The standard access control list that contains the user names and group names authorized to access the resource and the level of access granted to each.

Users who want to modify this property must be the owner of the resource or have special access to the resource (to modify the ACL).

Each element in the access control list contains the following information:

Access Type

Specifies permissions to the resource:

  • Allowed-Permits special access to the resource
  • Denied-Denies special access to the resource
Accessor

The name of the user or group for whom the access rights are allowed or denied.

Access

The access authority the accessor has to the resource. Valid access authorities for the REGKEY class are:

  • all-Allows or denies the accessor to perform all operations permissible for the class
  • append/create/subkey-Allows or denies the accessor to create or modify a subkey of the registry key
  • changeperm/sec/dac/writedac/perm-Allows or denies the accessor to modify the ACL (that is, add or remove accessors) of a resource.
  • chown/owner/takeownership-Allows or denies the accessor to change the owner of the resource
  • delete-Allows or denies the accessor to delete a resource
  • enum-Allows or denies the accessor to enumerate subkeys of the registry key
  • link-Allows or denies the accessor to create link to a registry key
  • notify-Allows or denies the accessor to request change notifications for a registry key or for subkeys of a registry key
  • query-Allows or denies the accessor to query a value of the registry key
  • read-Allows or denies the accessor to read the key's contents, but prevents changes from being saved
  • readcontrol/manage-Allows or denies the accessor to read the information in the registry key's security descriptor, not including the information in the system (audit) ACL
  • set-Allows or denies the accessor to create or set a value of the registry key
  • write-Allows or denies the accessor to change the registry key and its subkeys

Note: It is important to note the differences between an ACL that is empty (that is, one that has no entries) and a resource without an ACL. In the case of an empty ACL, no accesses are explicitly granted, so access is implicitly denied.

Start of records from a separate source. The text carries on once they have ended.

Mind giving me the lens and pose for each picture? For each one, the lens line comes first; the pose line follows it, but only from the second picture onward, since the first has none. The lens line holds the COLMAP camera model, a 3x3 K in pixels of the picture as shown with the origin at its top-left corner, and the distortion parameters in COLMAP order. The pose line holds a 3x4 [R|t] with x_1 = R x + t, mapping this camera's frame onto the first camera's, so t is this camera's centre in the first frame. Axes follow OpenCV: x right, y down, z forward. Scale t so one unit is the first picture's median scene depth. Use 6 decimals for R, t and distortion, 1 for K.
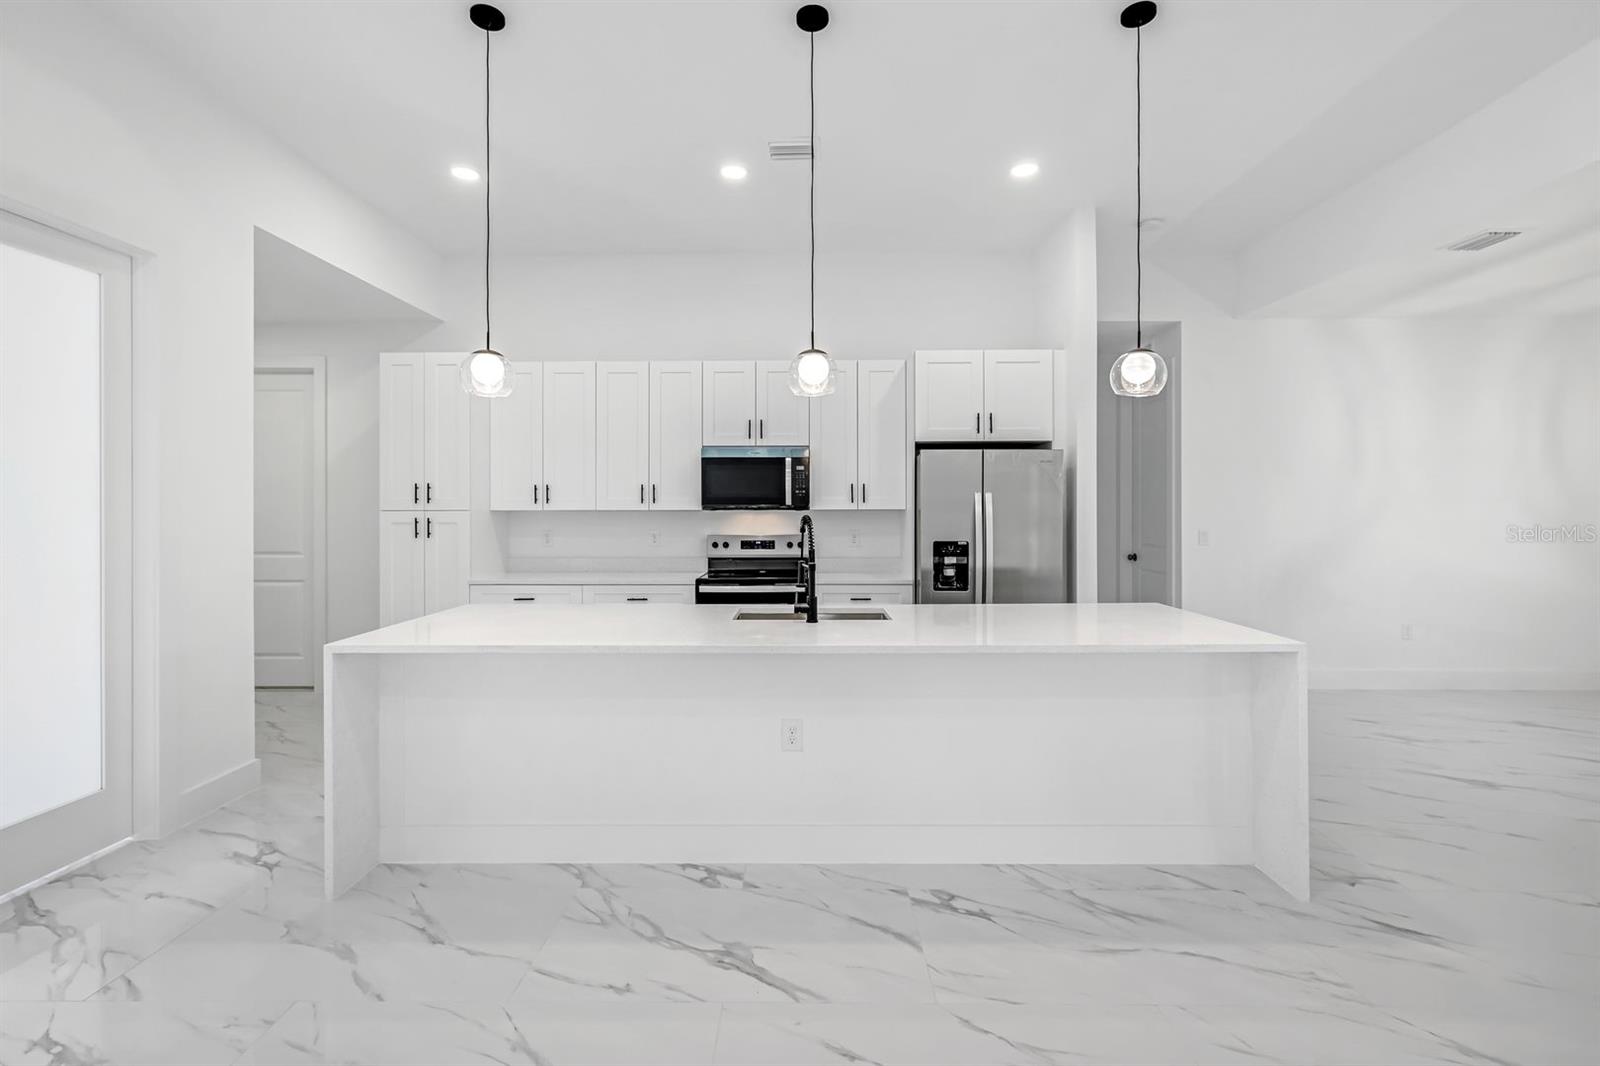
lens RADIAL K [[703.9, 0, 798.5], [0, 703.9, 515.7], [0, 0, 1]] dist [0.000505, -0.000312]
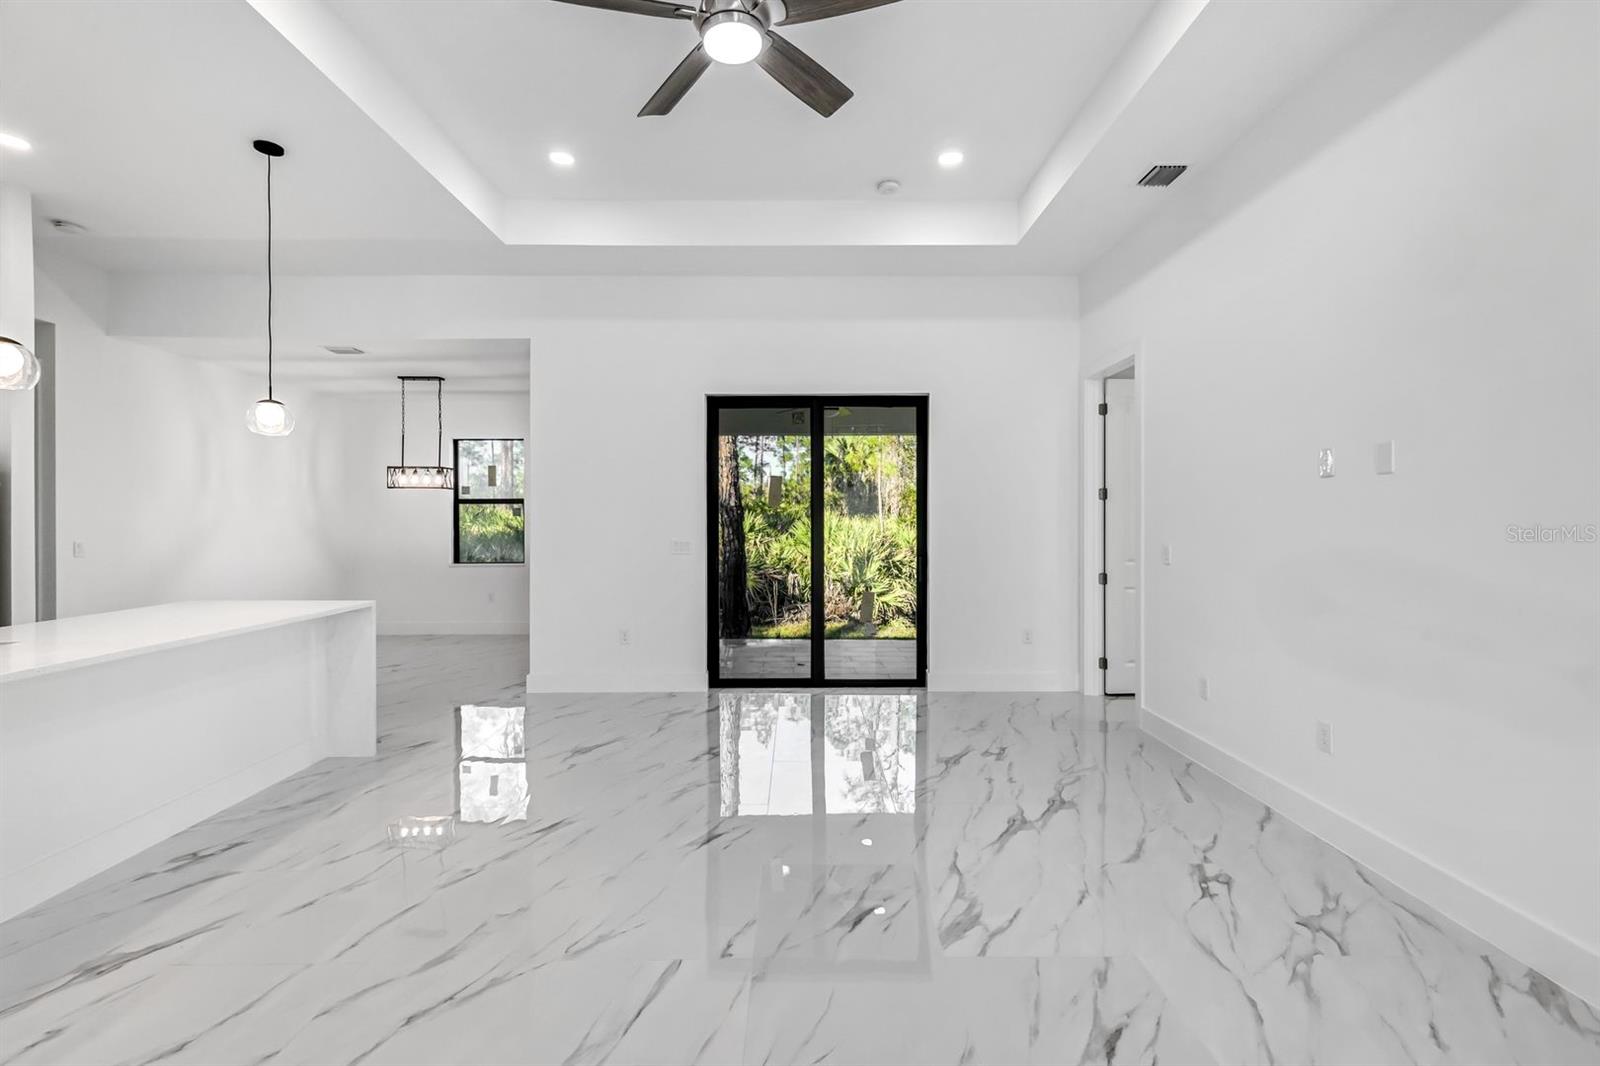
lens RADIAL K [[722.1, 0, 802.3], [0, 722.1, 519.7], [0, 0, 1]] dist [0.007287, -0.000654]
pose [[-0.021563, 0.003347, 0.999762, -0.523102], [0.009111, 0.999954, -0.003151, 0.002011], [-0.999726, 0.009041, -0.021593, 0.010051]]
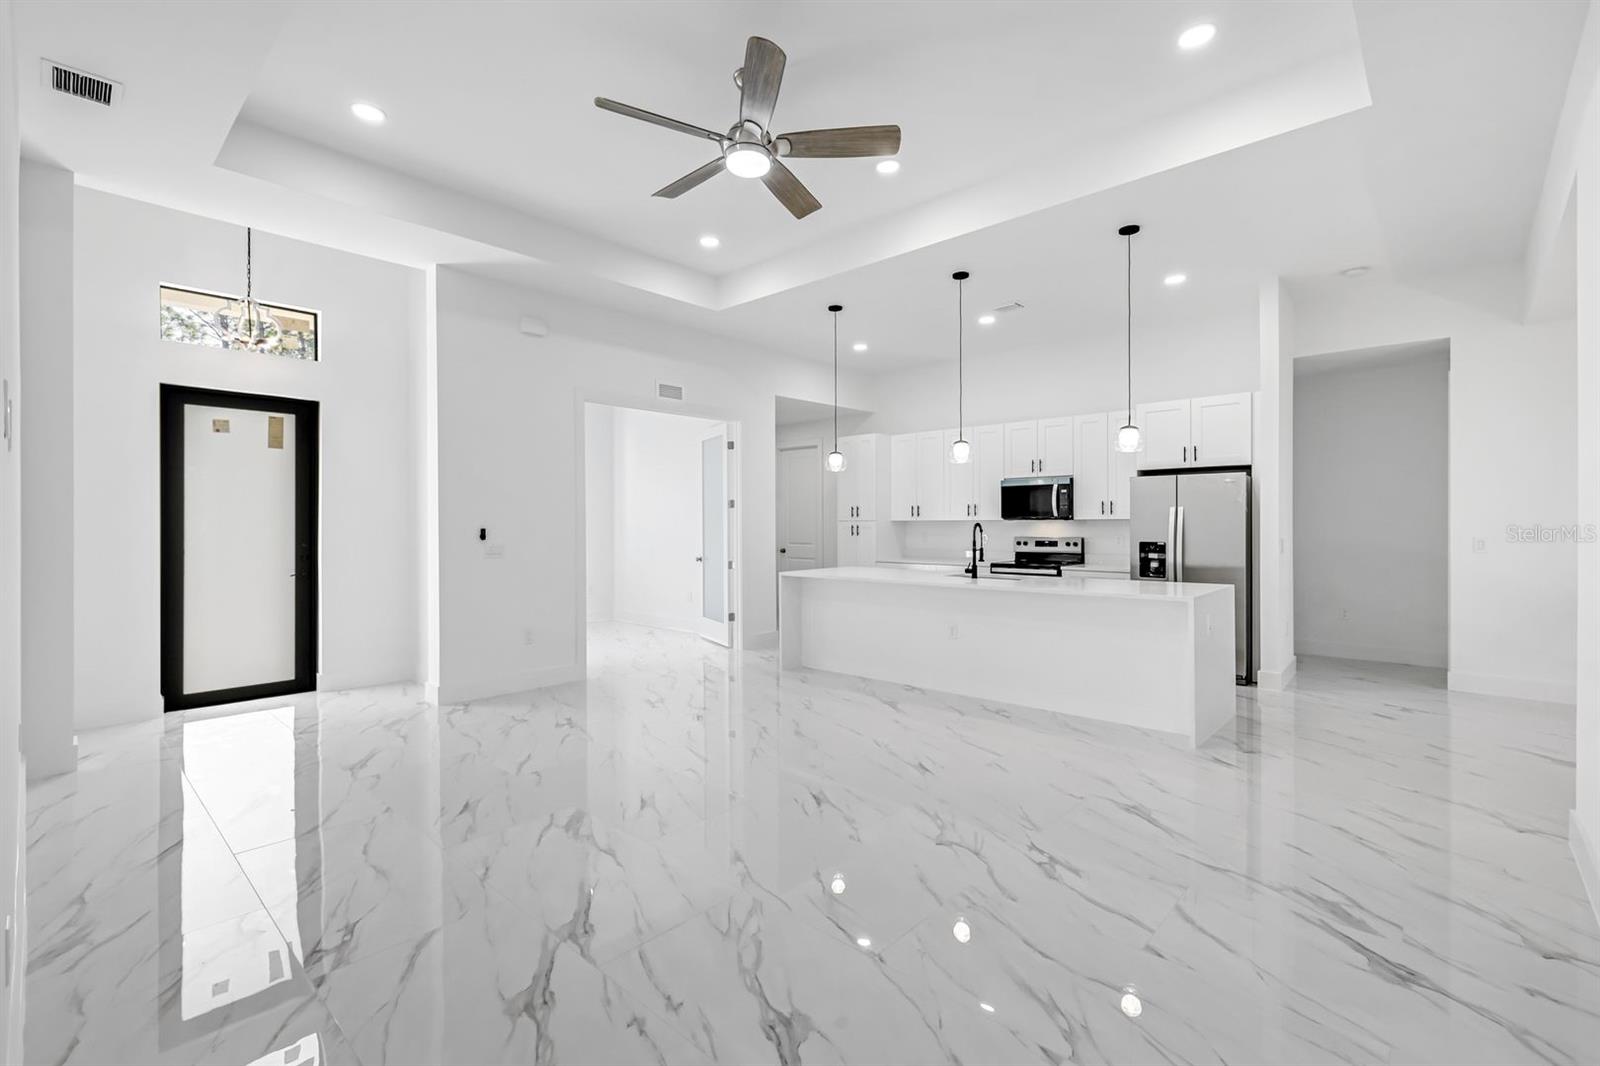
lens RADIAL K [[703.9, 0, 798.5], [0, 703.9, 515.7], [0, 0, 1]] dist [0.000505, -0.000312]
pose [[0.740905, -0.008057, -0.671561, 0.596198], [-0.002156, 0.999894, -0.014375, 0.005711], [0.671606, 0.012099, 0.740810, -0.468022]]
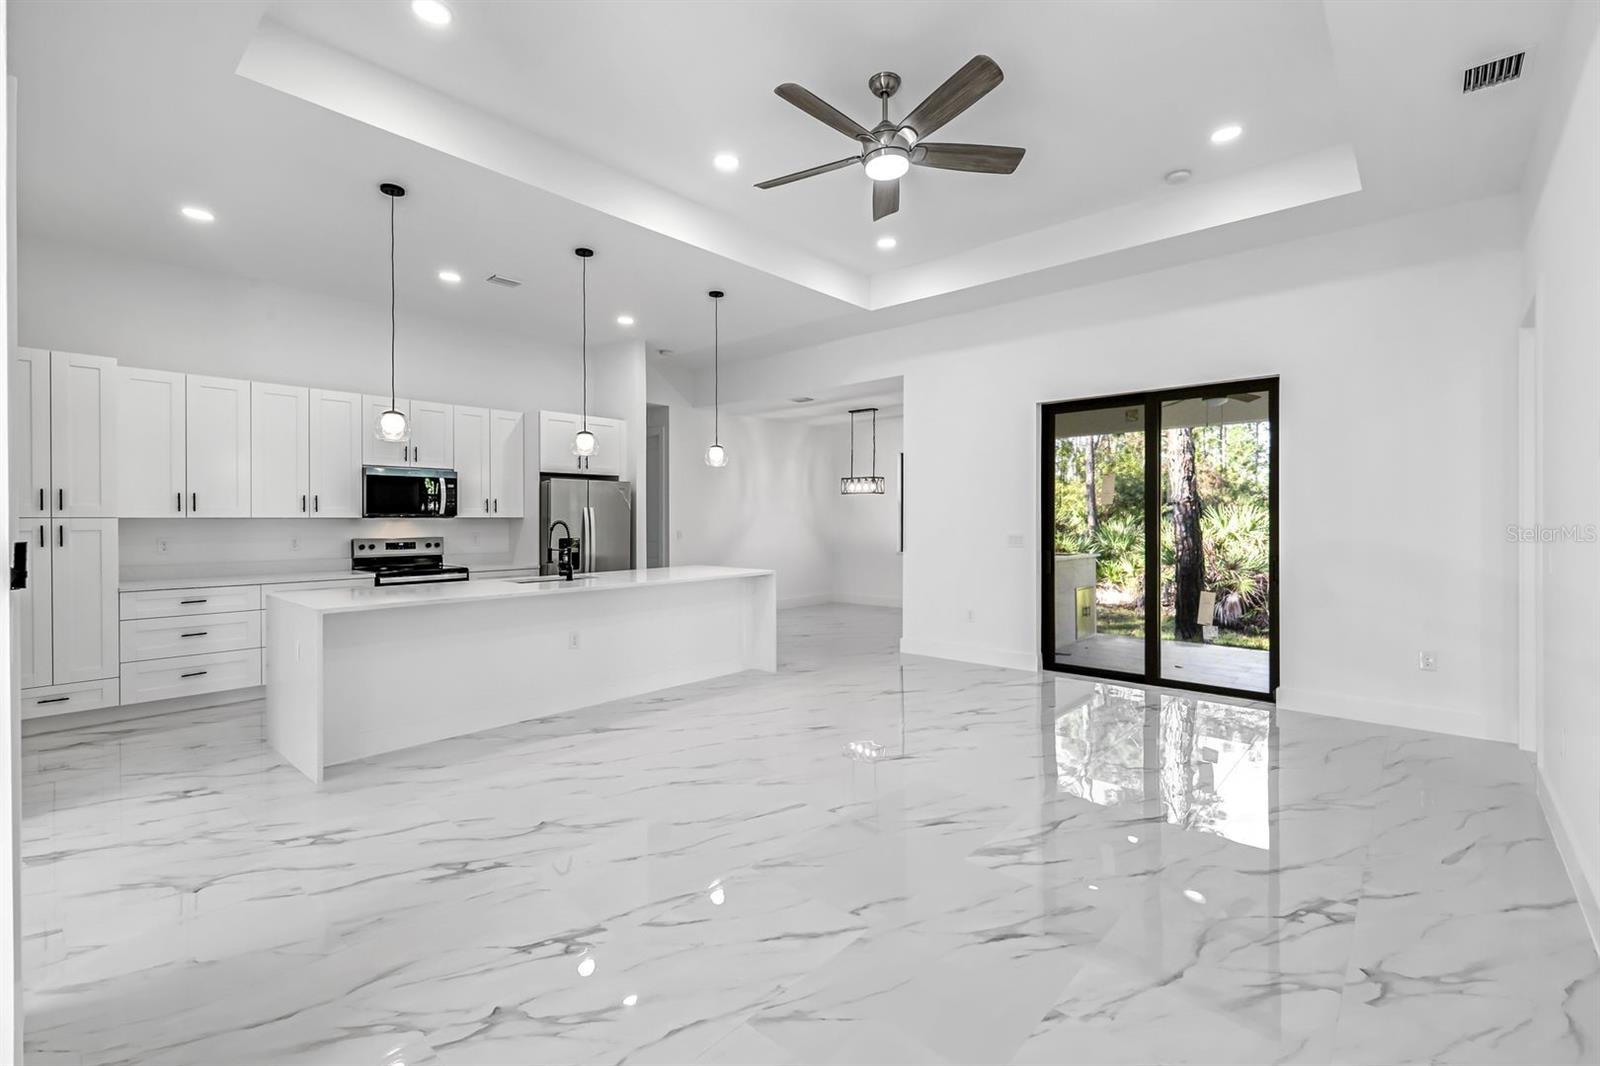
lens RADIAL K [[703.9, 0, 798.5], [0, 703.9, 515.7], [0, 0, 1]] dist [0.000505, -0.000312]
pose [[0.658218, 0.003801, 0.752818, -0.584076], [0.006240, 0.999925, -0.010505, 0.006126], [-0.752802, 0.011612, 0.658145, -0.378402]]
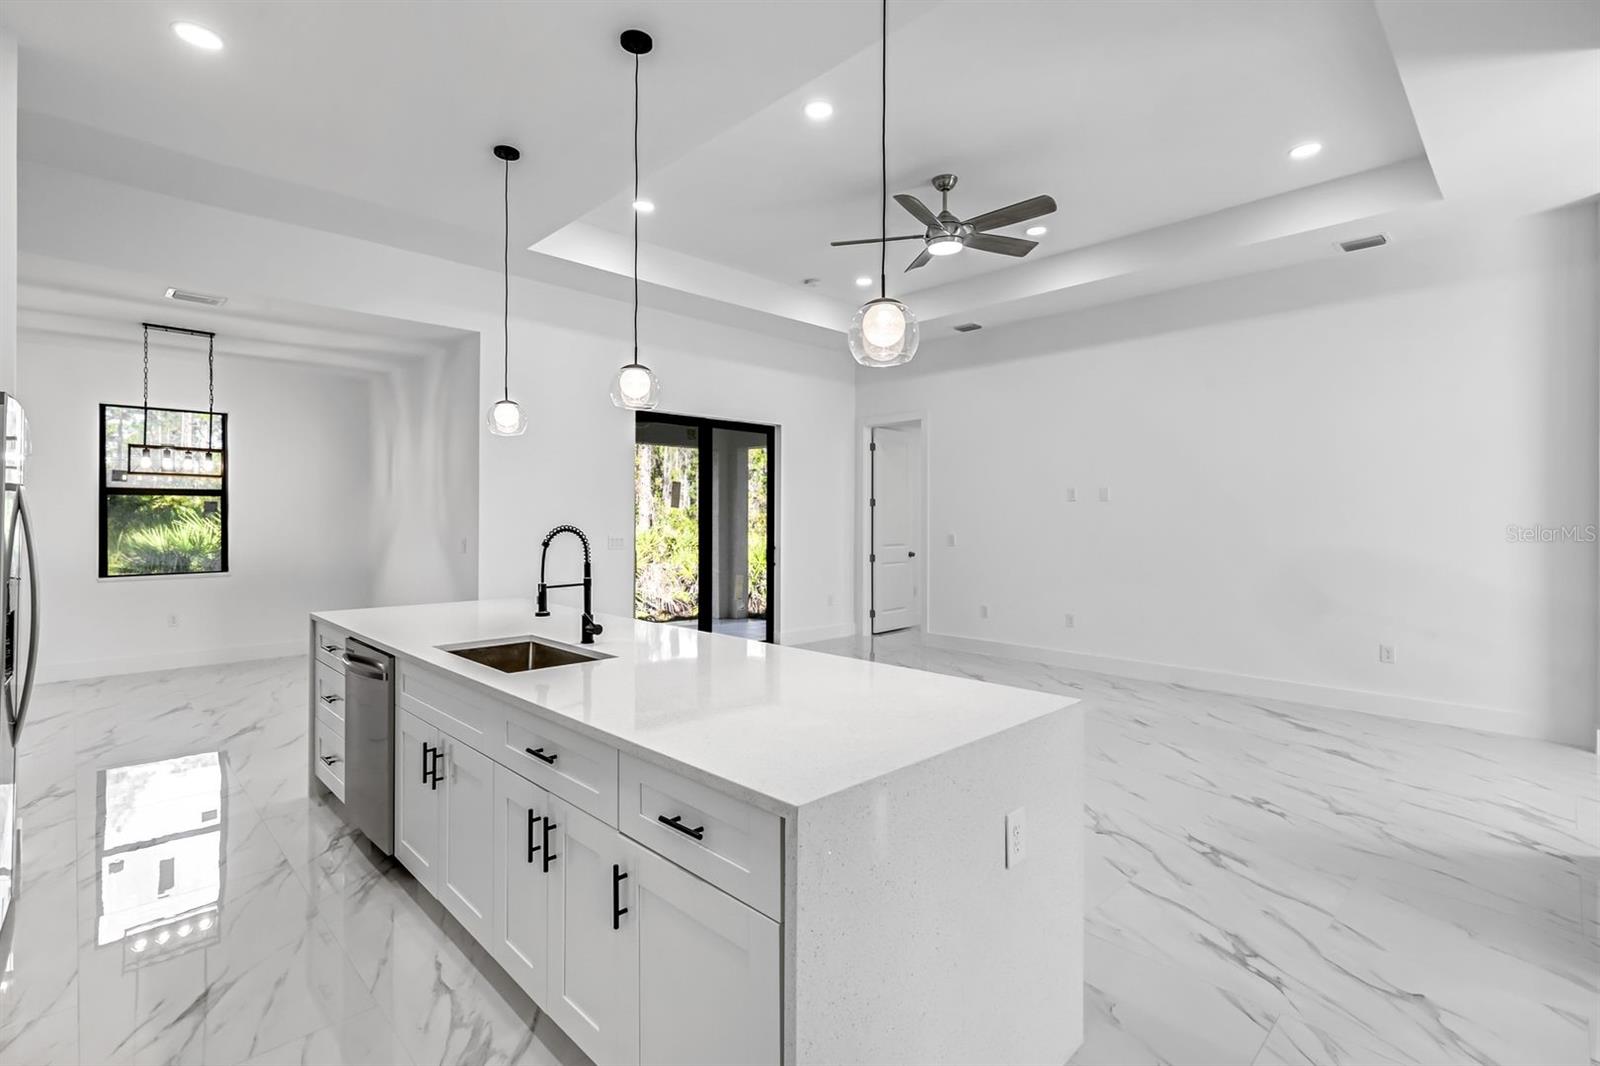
lens RADIAL K [[746.9, 0, 813.5], [0, 746.9, 507.2], [0, 0, 1]] dist [0.017028, -0.000820]
pose [[-0.718925, 0.010535, 0.695008, -0.538705], [0.004719, 0.999936, -0.010276, -0.008834], [-0.695072, -0.004108, -0.718929, 0.930646]]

For a resource that has no ACL, no protection is assigned to the object, so any access request is granted.

Use auth or auth- command to modify this property.

OWNER

The user or group designated as the owner of the resource.

Use the owner parameter with the newres, chres, and editres commands to modify this property.

SACL

Windows System Access Control List specifies audit directives.

SUBKEYS

(Informational). A list of registry keys (subkeys) located under the key.

SUBVALUES

(Informational). A list of registry values described in the current registry key.